[Persistence-sig] Observing object changes

Shane Hathaway shane@zope.com
Tue, 13 Aug 2002 22:19:58 -0400 (EDT)


On Wed, 14 Aug 2002, holger krekel wrote:

> Lamy Jean-Baptiste wrote:
> > Here is the API i use:
> >
> > addevent   (obj, func) -- Add    the event FUNC (=an observer) to OBJ
> > removeevent(obj, func) -- Remove the event FUNC from OBJ
> >
> > I have already written a pure Python implementation of that (feel free to
> > ask for the code if you're interested); it works well but it is really an
> > ugly hack ! The principle is to change the class of the observed object to
> > a new class that define a __setattr__ method.
>
> This is not enough.  Not every modifiction of an object goes through
> '__setattr__', e.g.
>
>     myobj.somelist.append(42)
>
> would modify 'myobj' but you wouldn't notice.
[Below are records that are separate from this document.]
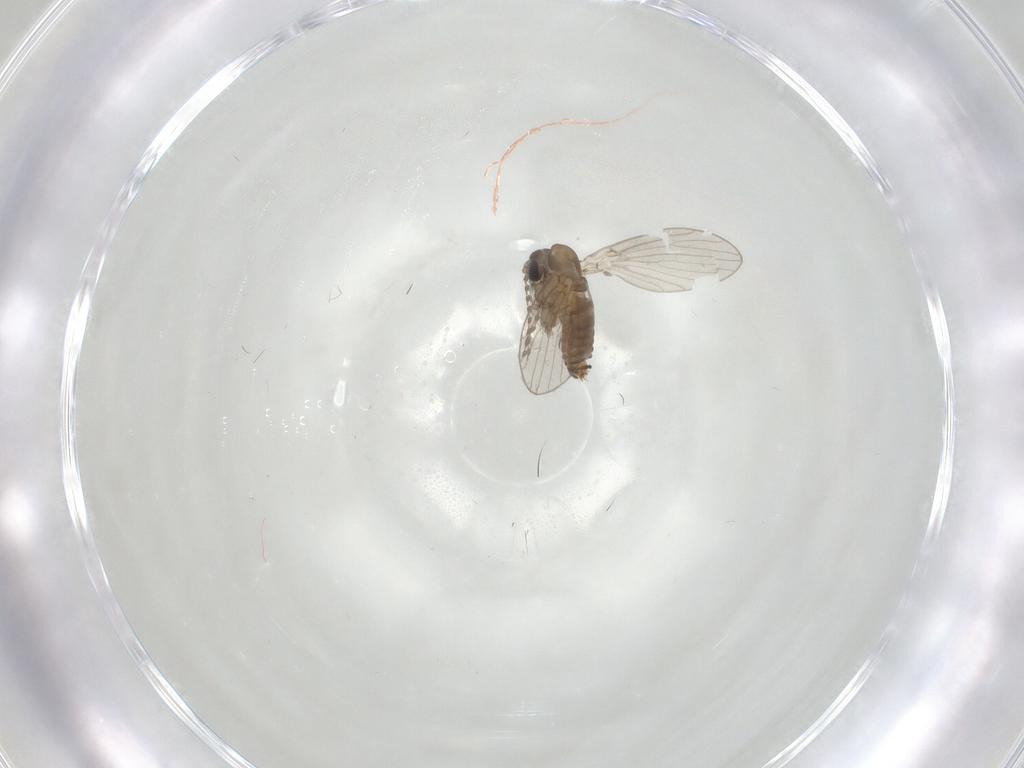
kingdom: Animalia
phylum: Arthropoda
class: Insecta
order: Diptera
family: Psychodidae
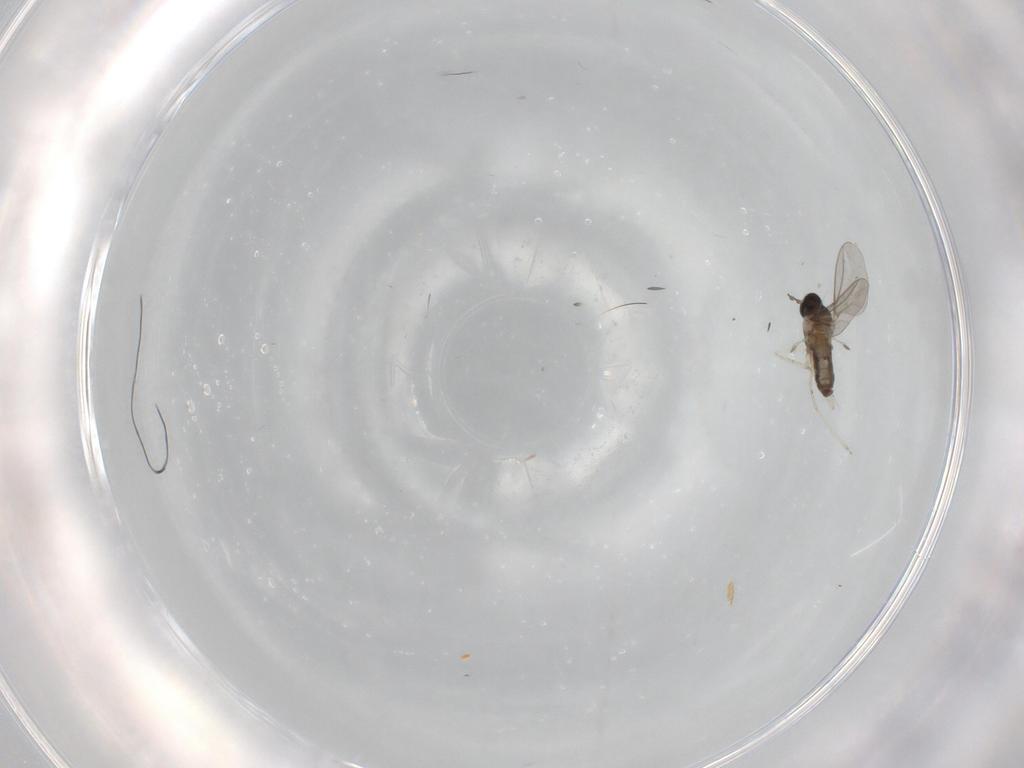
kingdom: Animalia
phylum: Arthropoda
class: Insecta
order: Diptera
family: Cecidomyiidae
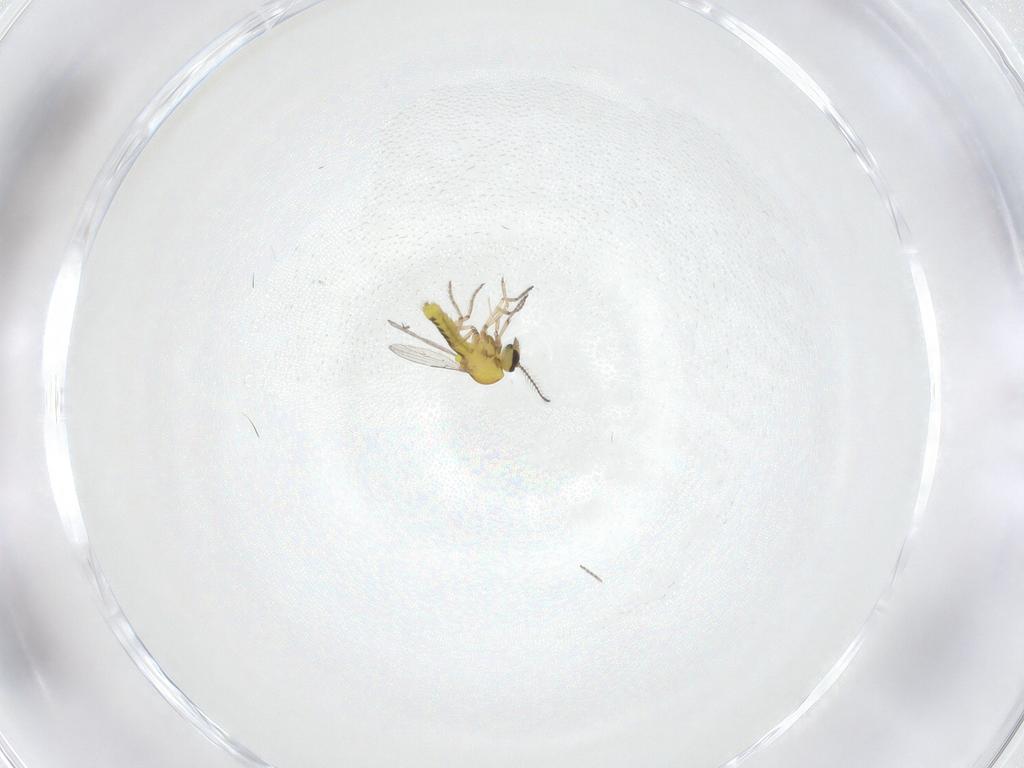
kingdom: Animalia
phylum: Arthropoda
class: Insecta
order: Diptera
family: Ceratopogonidae
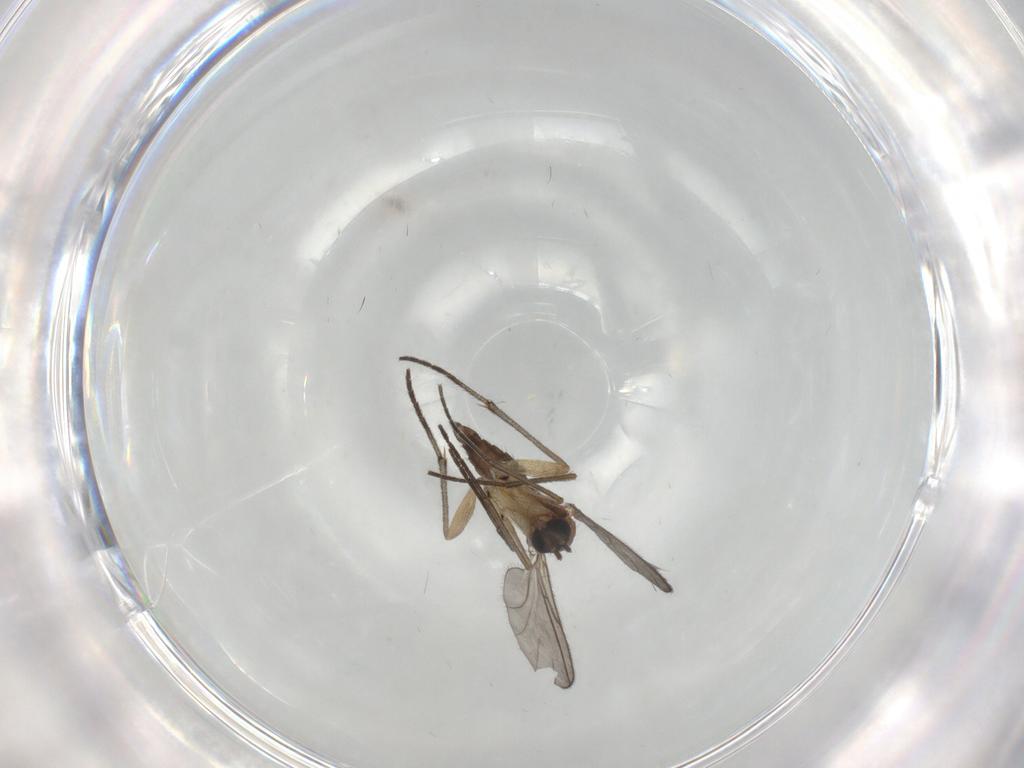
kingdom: Animalia
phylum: Arthropoda
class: Insecta
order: Diptera
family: Sciaridae
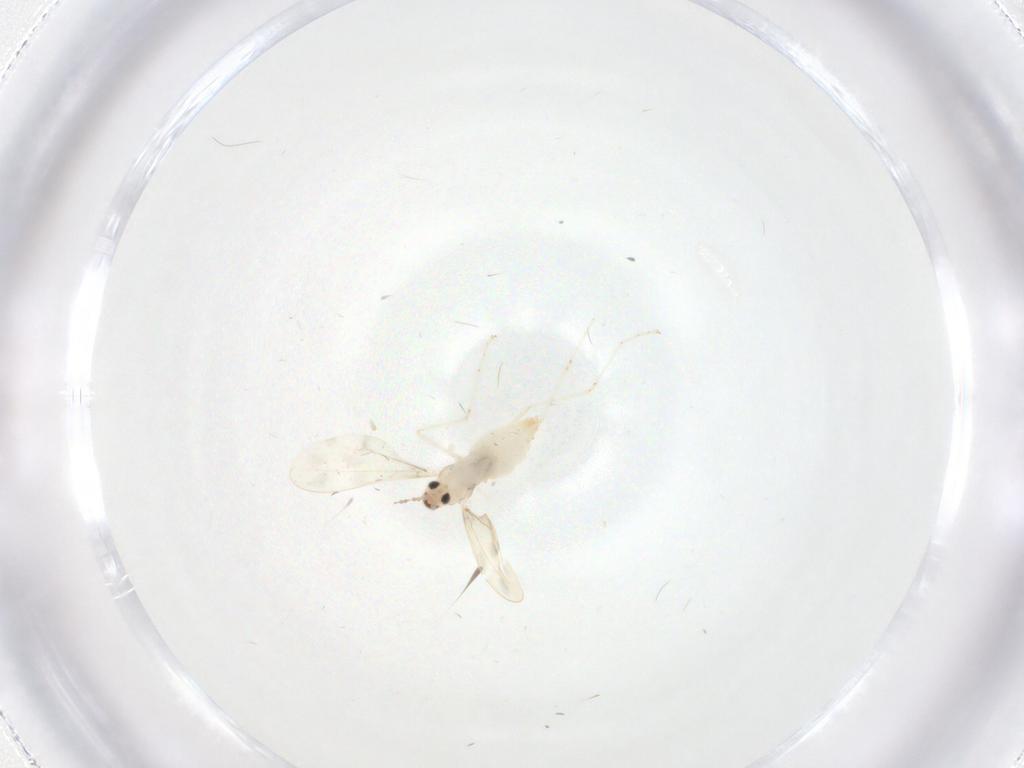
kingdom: Animalia
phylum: Arthropoda
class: Insecta
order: Diptera
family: Cecidomyiidae
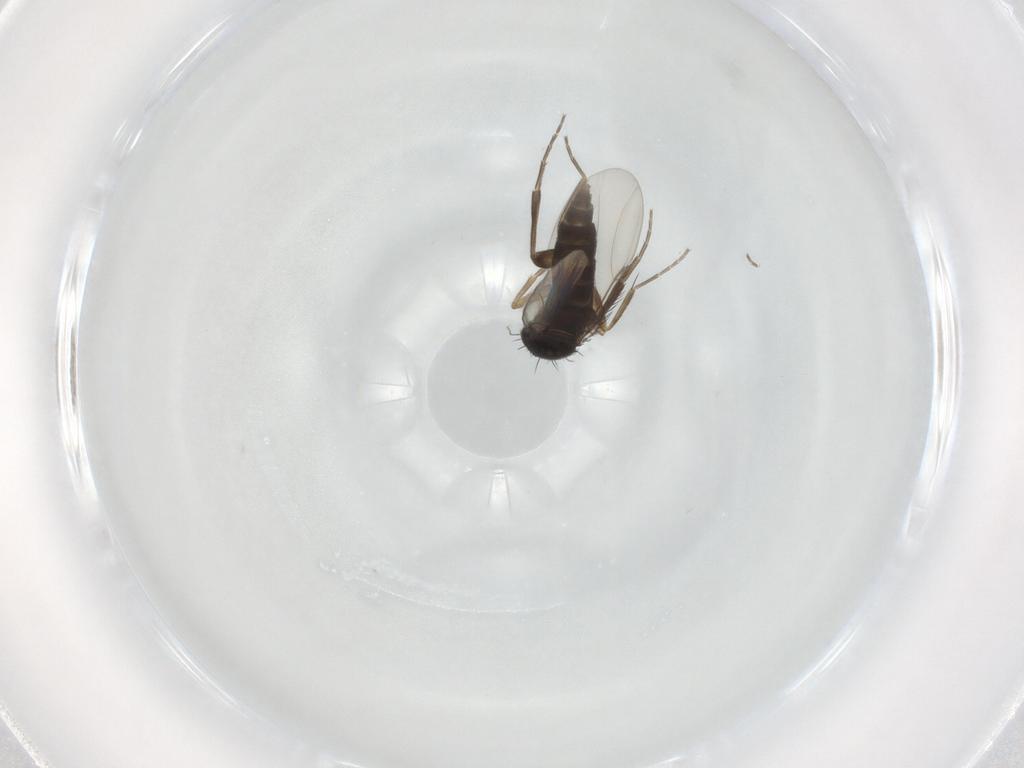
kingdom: Animalia
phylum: Arthropoda
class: Insecta
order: Diptera
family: Phoridae
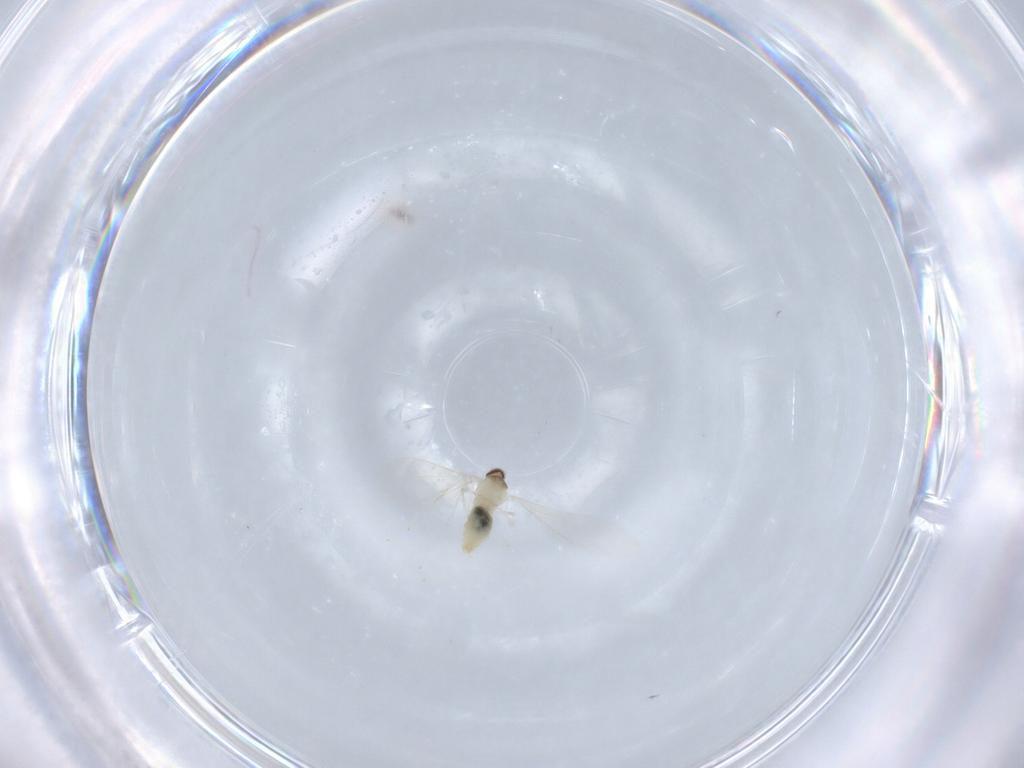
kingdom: Animalia
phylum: Arthropoda
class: Insecta
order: Diptera
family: Cecidomyiidae
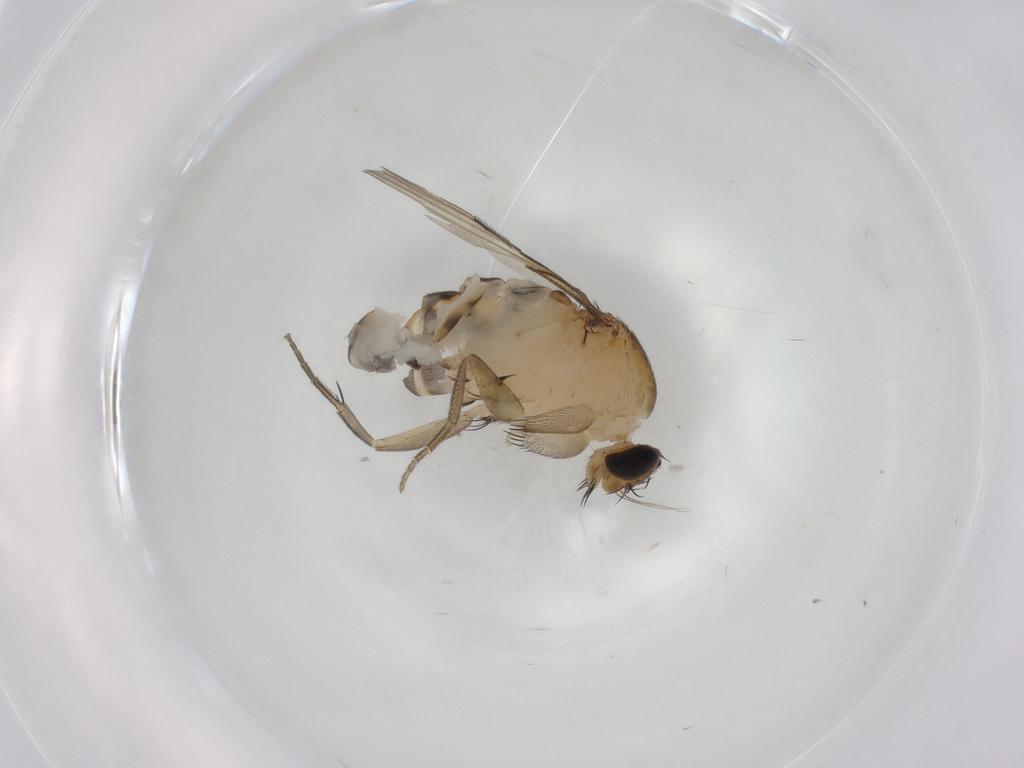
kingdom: Animalia
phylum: Arthropoda
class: Insecta
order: Diptera
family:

So everything an object
> passes out (like its attribute) would need to have a thin wrapper which
> holds a reference to "its" object and notifies upon change.  This is
> likely to be a recursive process.

This is a classic problem in ZODB applications.  The normal ZODB solution
looks like this:

  myobj.somelist.append(42)
  myobj._p_changed = 1

an alternative:

  myobj.somelist.append(42)
  myobj.somelist = myobj.somelist

Most ZODB programmers can accept this; it's not too bad.  But here's the
thing that concerns me: both of the above well-known idioms are still not
quite correct.  If, for whatever reason, an exception occurs between
appending to the list and notifying the persistence framework, and the
transaction aborts, the list may be left in an inconsistent state.  The
list won't be rolled back if its containing object wasn't changed in some
other way.  If 42 is an important number, this might be a serious problem.
;-)

If you just reverse the two statements, the lurking bug goes away.  But it
still bothers me because the programmer has to be so careful to get it
just right.  I hope this SIG will look into ways of solving this (for all
kinds of persistence, not just ZODB).